Some senior Deutsche Bank AG officials have discussed the possibility of putting additional problematic assets worth billions of euros into a unit it created earlier this year, if the bank is able to sell assets already held within that “bad bank,” three bank sources have said.
The discussions in recent weeks, which have not been previously reported, are preliminary, the sources said, adding that there is nothing imminent.
A Deutsche Bank spokesman said the bank has no plans to add additional assets into the so-called capital release unit, or bad bank.
Nevertheless, it is one of the options that has come up for discussion at the highest levels at the bank, as executives grapple with the problem of having to turn the bank around on a tight budget, the people familiar with the talks said.
Deutsche Bank needs more capital to be able to absorb the losses that are likely to come from shedding problematic assets, such as long-dated derivatives, that are still on its books, the people said.
However, after raising 29.3 billion euros (US$32.4 billion) in capital over the past nine years, it does not have room to ask investors for more, the sources added.
For investors, still nursing a 75 percent fall in the bank’s share price over the past four-and-a-half years, it means that the road to recovery for the bank is most likely to be long.

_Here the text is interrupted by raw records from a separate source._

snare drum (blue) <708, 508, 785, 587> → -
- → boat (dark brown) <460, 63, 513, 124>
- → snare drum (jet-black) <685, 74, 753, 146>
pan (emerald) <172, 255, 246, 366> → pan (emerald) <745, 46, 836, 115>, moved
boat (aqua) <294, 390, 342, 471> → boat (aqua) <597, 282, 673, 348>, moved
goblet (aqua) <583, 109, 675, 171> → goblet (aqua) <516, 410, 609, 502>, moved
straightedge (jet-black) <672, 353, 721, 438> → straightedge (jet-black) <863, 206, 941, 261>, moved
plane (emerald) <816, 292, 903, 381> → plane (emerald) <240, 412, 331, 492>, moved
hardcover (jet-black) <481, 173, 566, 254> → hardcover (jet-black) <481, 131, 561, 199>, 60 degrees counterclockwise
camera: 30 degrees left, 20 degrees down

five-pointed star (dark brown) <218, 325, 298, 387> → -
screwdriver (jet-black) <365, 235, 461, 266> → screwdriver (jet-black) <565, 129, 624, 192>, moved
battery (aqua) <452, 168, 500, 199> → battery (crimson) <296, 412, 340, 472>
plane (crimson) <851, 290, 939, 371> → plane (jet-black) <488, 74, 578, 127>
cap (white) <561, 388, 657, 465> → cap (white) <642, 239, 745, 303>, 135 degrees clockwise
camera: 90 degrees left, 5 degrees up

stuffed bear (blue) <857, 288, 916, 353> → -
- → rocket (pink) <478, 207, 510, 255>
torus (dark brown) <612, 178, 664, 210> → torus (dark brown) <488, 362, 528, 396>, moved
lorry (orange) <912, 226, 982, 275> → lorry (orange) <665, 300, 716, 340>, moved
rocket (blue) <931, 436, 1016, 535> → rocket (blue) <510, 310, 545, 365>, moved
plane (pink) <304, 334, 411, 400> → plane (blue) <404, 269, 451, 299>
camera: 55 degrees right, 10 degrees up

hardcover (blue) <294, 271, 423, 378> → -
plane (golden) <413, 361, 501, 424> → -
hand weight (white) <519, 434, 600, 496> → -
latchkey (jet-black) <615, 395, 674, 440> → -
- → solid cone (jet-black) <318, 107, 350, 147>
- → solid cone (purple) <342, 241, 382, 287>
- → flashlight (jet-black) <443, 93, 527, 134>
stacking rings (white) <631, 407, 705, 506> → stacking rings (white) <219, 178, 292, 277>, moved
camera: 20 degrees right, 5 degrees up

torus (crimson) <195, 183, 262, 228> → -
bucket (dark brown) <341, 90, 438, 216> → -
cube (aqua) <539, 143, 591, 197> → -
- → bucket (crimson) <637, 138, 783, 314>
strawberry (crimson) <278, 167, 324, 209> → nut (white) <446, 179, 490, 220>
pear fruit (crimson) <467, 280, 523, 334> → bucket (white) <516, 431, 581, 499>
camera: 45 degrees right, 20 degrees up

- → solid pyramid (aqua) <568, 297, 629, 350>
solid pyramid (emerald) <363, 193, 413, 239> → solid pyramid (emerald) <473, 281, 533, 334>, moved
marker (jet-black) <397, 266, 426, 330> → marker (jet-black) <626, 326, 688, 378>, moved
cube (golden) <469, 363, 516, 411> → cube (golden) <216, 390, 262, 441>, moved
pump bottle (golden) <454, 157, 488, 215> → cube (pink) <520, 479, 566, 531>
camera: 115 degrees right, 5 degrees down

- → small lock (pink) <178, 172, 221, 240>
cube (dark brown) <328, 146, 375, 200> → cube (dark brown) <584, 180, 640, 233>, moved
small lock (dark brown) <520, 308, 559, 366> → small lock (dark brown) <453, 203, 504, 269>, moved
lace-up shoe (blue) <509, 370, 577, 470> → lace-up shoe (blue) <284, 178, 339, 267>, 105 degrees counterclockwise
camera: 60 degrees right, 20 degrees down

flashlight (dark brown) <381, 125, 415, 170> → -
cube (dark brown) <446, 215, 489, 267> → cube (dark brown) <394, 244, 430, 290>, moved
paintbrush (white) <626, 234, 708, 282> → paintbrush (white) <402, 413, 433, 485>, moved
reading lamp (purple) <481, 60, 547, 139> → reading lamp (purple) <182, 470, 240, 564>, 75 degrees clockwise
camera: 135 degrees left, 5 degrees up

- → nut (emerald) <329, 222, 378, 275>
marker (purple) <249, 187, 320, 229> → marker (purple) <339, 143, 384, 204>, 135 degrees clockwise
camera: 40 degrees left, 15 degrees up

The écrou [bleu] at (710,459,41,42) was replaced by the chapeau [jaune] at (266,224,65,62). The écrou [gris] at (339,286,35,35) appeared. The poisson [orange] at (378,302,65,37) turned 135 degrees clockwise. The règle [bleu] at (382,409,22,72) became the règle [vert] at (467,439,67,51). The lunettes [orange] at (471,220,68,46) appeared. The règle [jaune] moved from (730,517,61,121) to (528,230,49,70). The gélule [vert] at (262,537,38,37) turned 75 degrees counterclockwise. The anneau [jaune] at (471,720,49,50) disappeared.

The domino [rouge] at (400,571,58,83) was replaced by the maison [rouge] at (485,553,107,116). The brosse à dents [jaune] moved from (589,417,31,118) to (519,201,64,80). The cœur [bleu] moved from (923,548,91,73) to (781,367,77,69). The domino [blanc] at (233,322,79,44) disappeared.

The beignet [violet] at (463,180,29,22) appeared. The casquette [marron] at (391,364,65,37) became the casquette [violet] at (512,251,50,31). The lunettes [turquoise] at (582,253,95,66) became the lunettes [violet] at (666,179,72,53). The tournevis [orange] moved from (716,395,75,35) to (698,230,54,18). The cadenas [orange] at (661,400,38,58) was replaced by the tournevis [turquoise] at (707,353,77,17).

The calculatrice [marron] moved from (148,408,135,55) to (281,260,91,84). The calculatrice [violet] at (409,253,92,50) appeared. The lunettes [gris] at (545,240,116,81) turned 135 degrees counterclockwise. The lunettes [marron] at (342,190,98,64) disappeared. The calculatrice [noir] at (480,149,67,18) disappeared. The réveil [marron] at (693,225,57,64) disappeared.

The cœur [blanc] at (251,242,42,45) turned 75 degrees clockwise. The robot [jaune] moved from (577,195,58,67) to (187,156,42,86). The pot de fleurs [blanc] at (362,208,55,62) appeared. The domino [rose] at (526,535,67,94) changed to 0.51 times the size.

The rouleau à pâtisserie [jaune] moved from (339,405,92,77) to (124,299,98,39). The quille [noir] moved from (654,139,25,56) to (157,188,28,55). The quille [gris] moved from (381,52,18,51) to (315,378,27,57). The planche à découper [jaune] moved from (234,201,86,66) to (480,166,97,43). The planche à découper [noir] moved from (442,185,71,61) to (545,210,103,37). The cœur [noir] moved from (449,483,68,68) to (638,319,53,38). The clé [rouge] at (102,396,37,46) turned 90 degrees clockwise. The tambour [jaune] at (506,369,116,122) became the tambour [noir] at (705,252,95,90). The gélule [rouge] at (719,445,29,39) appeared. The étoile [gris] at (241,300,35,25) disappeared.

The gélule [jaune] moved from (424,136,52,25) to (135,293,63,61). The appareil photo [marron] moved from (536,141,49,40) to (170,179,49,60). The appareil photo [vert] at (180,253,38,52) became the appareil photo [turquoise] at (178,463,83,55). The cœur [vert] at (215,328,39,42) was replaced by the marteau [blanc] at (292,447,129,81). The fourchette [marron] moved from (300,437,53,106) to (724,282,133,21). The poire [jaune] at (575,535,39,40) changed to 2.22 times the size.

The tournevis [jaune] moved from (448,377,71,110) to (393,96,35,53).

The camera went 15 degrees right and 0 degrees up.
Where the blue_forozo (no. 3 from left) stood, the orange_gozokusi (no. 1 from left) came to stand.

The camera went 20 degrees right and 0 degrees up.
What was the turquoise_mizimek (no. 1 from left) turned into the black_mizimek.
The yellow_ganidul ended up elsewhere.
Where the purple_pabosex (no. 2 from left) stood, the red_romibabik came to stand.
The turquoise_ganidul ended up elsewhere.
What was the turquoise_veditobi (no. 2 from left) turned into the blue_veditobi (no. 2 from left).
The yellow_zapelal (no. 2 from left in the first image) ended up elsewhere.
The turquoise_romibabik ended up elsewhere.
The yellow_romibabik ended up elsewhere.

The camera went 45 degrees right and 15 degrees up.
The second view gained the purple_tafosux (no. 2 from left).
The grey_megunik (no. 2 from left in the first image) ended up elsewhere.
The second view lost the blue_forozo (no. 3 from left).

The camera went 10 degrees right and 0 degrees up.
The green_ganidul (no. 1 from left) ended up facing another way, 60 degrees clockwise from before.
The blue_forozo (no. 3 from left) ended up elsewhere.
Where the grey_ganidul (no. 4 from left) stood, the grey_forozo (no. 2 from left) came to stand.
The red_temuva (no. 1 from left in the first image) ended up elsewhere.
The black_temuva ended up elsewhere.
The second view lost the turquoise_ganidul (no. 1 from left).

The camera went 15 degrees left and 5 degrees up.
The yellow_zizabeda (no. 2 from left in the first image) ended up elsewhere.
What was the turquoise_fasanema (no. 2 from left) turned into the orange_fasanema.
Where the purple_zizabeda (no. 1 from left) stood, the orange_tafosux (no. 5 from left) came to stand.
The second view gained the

Deutsche Bank chief executive officer Christian Sewing, who took over from John Cryan in April last year, is looking to reshape the bank after a multi-year bet on building a global investment banking business unraveled.
In July, he set up the bad bank, called a capital release unit (CRU), to house 74 billion euros of risk-weighted assets that the bank had identified for wind-down or sale, part of a broader restructuring that is to see 18,000 jobs go as it exits unprofitable businesses.
Deutsche Bank set aside a 7.4 billion euro budget to fund the restructuring.
Some analysts have been skeptical whether the plan fully recognizes the extent of the problem assets still sitting on Deutsche Bank’s balance sheet. They remain particularly concerned about its exposure to Level 3 assets, which are the most illiquid and hard-to-value.
Level 3 assets, which can include distressed debt and derivatives, are not necessarily loss making.
Deutsche Bank has said that the CRU’s focus is on releasing capital rather than ring-fencing toxic assets.
In a memo to staff on July 8, Sewing described the assets within it as “high quality” and said that most were of a short duration.
Only 30 percent of Deutsche Bank’s 25 billion euros worth of Level 3 assets have so far been placed within the capital release unit, according to a presentation the bank gave alongside its quarterly results in July.
The bank set up the capital release unit with a view to shedding assets it could realistically find buyers for or wind-down in the next two to three years, the sources said.
That, in turn, would free up capital to fund the sale of longer-term assets that would require bigger writedowns, the sources said.
Of the assets in the unit, Deutsche Bank plans to run a formal auction of its equity derivatives book as soon as this month, several sources familiar with the sale process have told reporters.
If those sales are successful, the bank could move more assets into the restructuring unit, the sources said.